Boston is rife with examples of horizontal entrepreneurism. Workvibe profiles local start-ups to draw in new talent, #RubyRiot (which Jennifer helped organize) encourages community members to “pay it forward,” and BzzAgent (where Dave is CEO) offers office space to start-ups.
But a “horizontal” entrepreneur ecosystem also runs a very dangerous risk: It can turn into something like a start-up high school clique. There are those on the inside, and then those who are unknown, disconnected, and unintentionally undermined. Whether Boston has splintered into its own Heathers vs. Everyone Else environment is up for debate but what’s critical now is to consciously avoid this trap and to take specific actions that ensure we continue to grow our start-up scene and not shatter it.

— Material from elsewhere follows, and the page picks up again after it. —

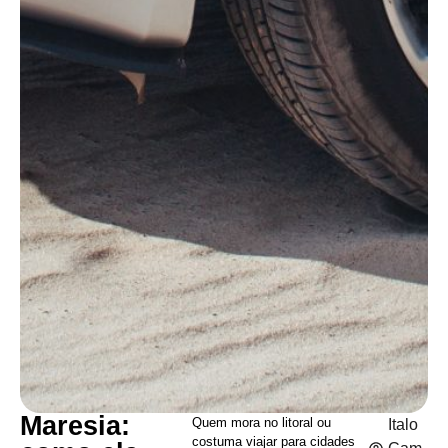
Maresia:
Quem mora no litoral ou
Italo
costuma viajar para cidades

That brings us to “spiderweb mentorship,” which we believe is the determining factor in whether or not a start-up ecosystem splinters and cliques—or becomes robust enough to optimize the likelihood for companies to thrive and succeed.
This is about creating the strongest start-up “web” possible, by weaving an incredible tapestry of ideas and connections, allowing for random new offshoots, connecting divided webs, and oscillating the whole entrepreneurial ecosystem into action.
This occurs when experienced veterans (mentors) focus not on making each individual entrepreneur better, but on making the system as a whole stronger. Mentors must be open and willing to (a) connect with people beyond only those with the right “credentials” and (b) focused on the development of “web-like” interconnectivity to other mentors and other entrepreneurs. This can be accomplished by mentors actively engaging in this set of critical behaviors:
1. Take the unknown meetings with ambiguous agendas. Regardless of someone’s experience or who they know, spiderweb mentors connect with people who reach out to them, to create new connective threads. The strongest mentors are willing to take a meeting, just to listen and share, with no specific agenda. We both have spiderweb mentors to thank for helping start our careers.
2. Follow the law of three introductions. Once you meet with an entrepreneur, it’s key that you introduce him or her to at least three others – two active or known entrepreneurs and one mentor—to facilitate more connections across the horizontal entrepreneur web.
3. Be constructive—and critical. Push each other to grow and improve. While it is important to celebrate and talk about the wins, cheerleading alone will not ensure business success. As they say: If you see something, say something.
4. If you’re a big spider, show up! Executives at mature companies need to engage with the community, too. You big guys know who you are and you have a lot of knowledge to share. This is one of the best ways for you to give back.
5. Start your own web. Have the initiative to take charge, reach out, and speak up. As the mentor it’s up to you to activate the web. Get involved with universities, sit on panels, hold open office hours. Whatever it takes, make yourself available.
So, this is a call to every start-up city to inspire your entrepreneurs and mentors to do the work. To protect against the one virus that can take us down: failure to support each other. We need to go out of our way to make it happen. Spiderweb mentorship and horizontal entrepreneursim can ensure our organism thrives and survives. This is the moment. Let’s weave the web people!